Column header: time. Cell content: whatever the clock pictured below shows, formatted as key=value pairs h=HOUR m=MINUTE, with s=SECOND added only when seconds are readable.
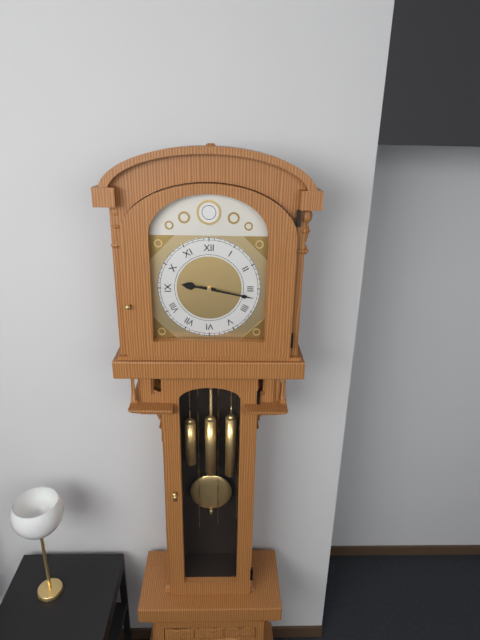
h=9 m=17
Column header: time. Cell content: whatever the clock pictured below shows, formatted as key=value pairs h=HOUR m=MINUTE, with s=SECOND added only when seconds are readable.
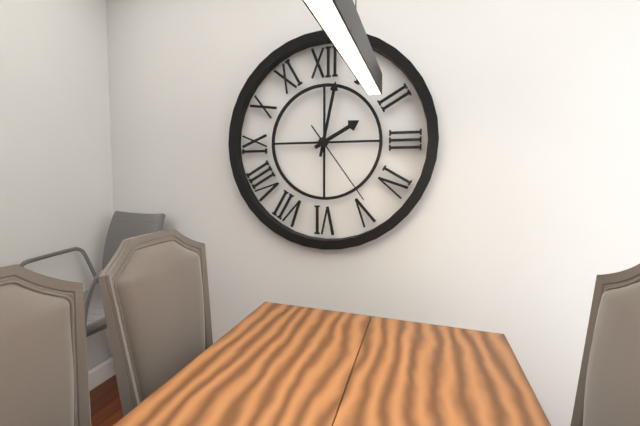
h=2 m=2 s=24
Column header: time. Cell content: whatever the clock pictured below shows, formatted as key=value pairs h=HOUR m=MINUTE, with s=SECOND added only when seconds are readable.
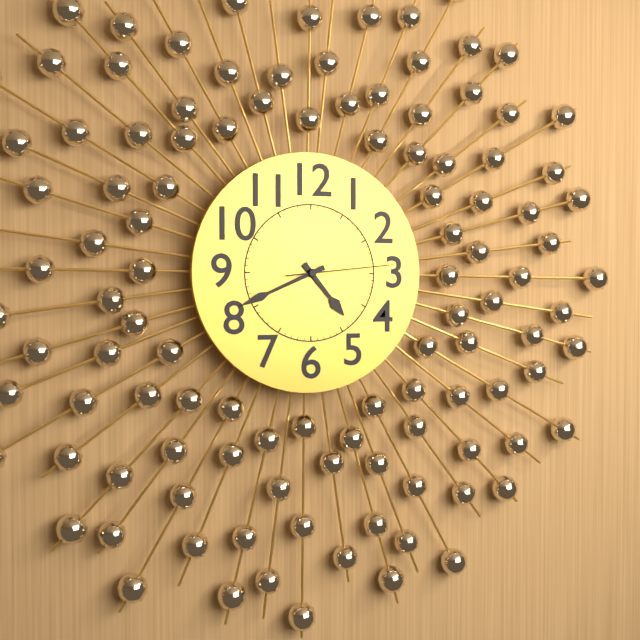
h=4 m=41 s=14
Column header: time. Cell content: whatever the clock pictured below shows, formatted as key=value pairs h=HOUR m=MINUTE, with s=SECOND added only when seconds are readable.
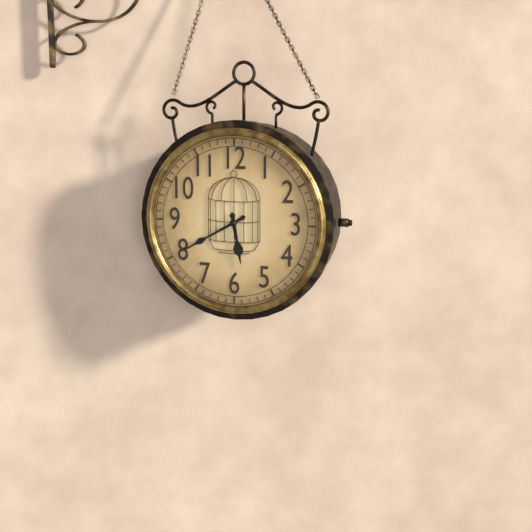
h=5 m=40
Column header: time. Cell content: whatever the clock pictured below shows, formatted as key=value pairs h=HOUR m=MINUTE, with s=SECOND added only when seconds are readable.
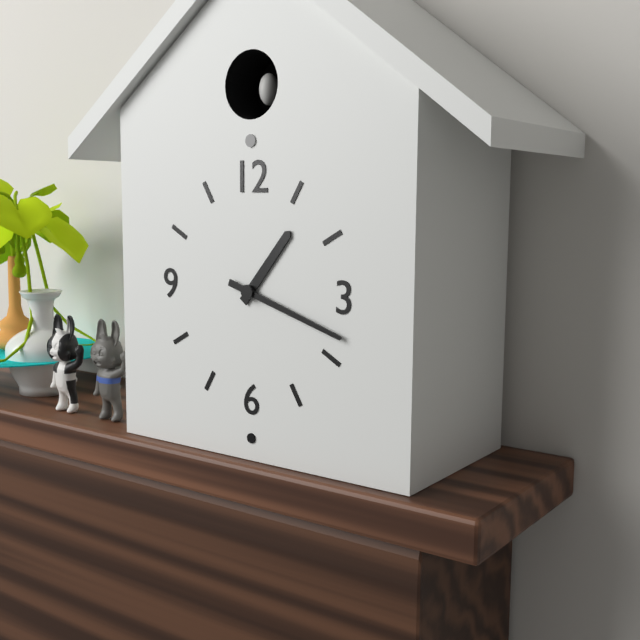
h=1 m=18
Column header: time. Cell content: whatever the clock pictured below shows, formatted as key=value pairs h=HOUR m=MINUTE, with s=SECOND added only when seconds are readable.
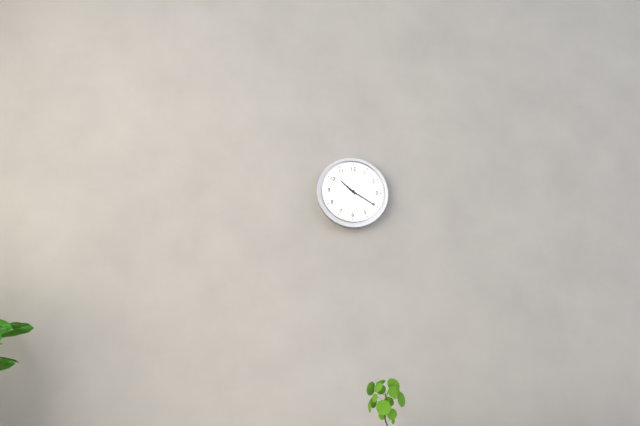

* Task brief
Write out the lines above again, swapping every "clock" for "watch" and changing nothing else. Omit the pictures.

* Written reply
Column header: time. Cell content: whatever the watch pictured below shows, formatted as key=value pairs h=HOUR m=MINUTE, with s=SECOND added only when seconds are readable.
h=9 m=17
Column header: time. Cell content: whatever the watch pictured below shows, formatted as key=value pairs h=HOUR m=MINUTE, with s=SECOND added only when seconds are readable.
h=2 m=2 s=24
Column header: time. Cell content: whatever the watch pictured below shows, formatted as key=value pairs h=HOUR m=MINUTE, with s=SECOND added only when seconds are readable.
h=4 m=41 s=14
Column header: time. Cell content: whatever the watch pictured below shows, formatted as key=value pairs h=HOUR m=MINUTE, with s=SECOND added only when seconds are readable.
h=5 m=40
Column header: time. Cell content: whatever the watch pictured below shows, formatted as key=value pairs h=HOUR m=MINUTE, with s=SECOND added only when seconds are readable.
h=1 m=18
Column header: time. Cell content: whatever the watch pictured below shows, formatted as key=value pairs h=HOUR m=MINUTE, with s=SECOND added only when seconds are readable.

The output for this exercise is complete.